Stored data entries:
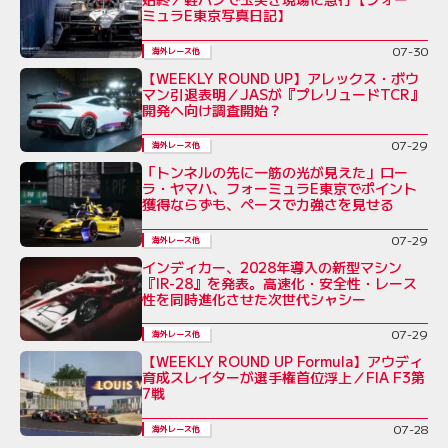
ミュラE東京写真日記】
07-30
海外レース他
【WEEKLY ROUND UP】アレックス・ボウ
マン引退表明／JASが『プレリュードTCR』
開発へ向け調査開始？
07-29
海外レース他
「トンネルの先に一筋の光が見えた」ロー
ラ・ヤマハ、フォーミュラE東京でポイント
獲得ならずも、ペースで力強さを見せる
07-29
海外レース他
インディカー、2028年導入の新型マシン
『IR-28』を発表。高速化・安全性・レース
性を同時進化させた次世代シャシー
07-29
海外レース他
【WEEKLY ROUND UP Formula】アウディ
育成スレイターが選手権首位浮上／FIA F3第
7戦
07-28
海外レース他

--

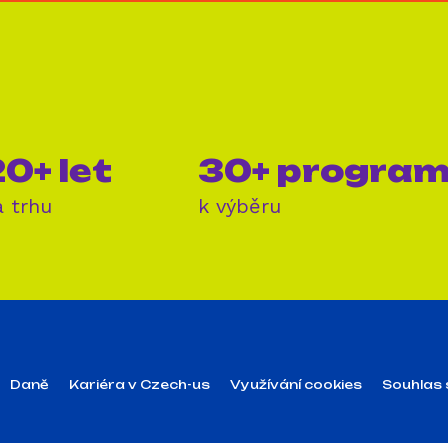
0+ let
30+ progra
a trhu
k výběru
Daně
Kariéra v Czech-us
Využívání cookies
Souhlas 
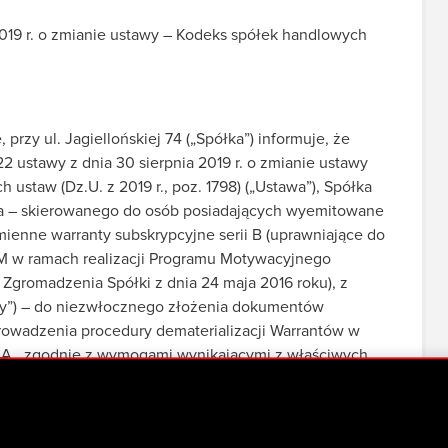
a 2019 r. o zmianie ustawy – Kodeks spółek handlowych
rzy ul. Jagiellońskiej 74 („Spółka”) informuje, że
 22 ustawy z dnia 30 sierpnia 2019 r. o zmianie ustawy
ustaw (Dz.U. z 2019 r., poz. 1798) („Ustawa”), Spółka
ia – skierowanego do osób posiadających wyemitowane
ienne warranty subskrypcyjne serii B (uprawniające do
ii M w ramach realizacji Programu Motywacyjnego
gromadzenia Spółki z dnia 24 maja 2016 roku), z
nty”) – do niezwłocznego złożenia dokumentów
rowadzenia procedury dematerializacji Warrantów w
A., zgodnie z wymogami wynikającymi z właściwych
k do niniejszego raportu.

### EXERCISE DIRECTIONS
Your answer should be the lines above from the one containing "ミュラE東京写真日記】" through the one containing "ROUND UP Formula】アウディ", copied exactly and with both ends kept.

### COMPLETED EXERCISE
ミュラE東京写真日記】
07-30
海外レース他
【WEEKLY ROUND UP】アレックス・ボウ
マン引退表明／JASが『プレリュードTCR』
開発へ向け調査開始？
07-29
海外レース他
「トンネルの先に一筋の光が見えた」ロー
ラ・ヤマハ、フォーミュラE東京でポイント
獲得ならずも、ペースで力強さを見せる
07-29
海外レース他
インディカー、2028年導入の新型マシン
『IR-28』を発表。高速化・安全性・レース
性を同時進化させた次世代シャシー
07-29
海外レース他
【WEEKLY ROUND UP Formula】アウディ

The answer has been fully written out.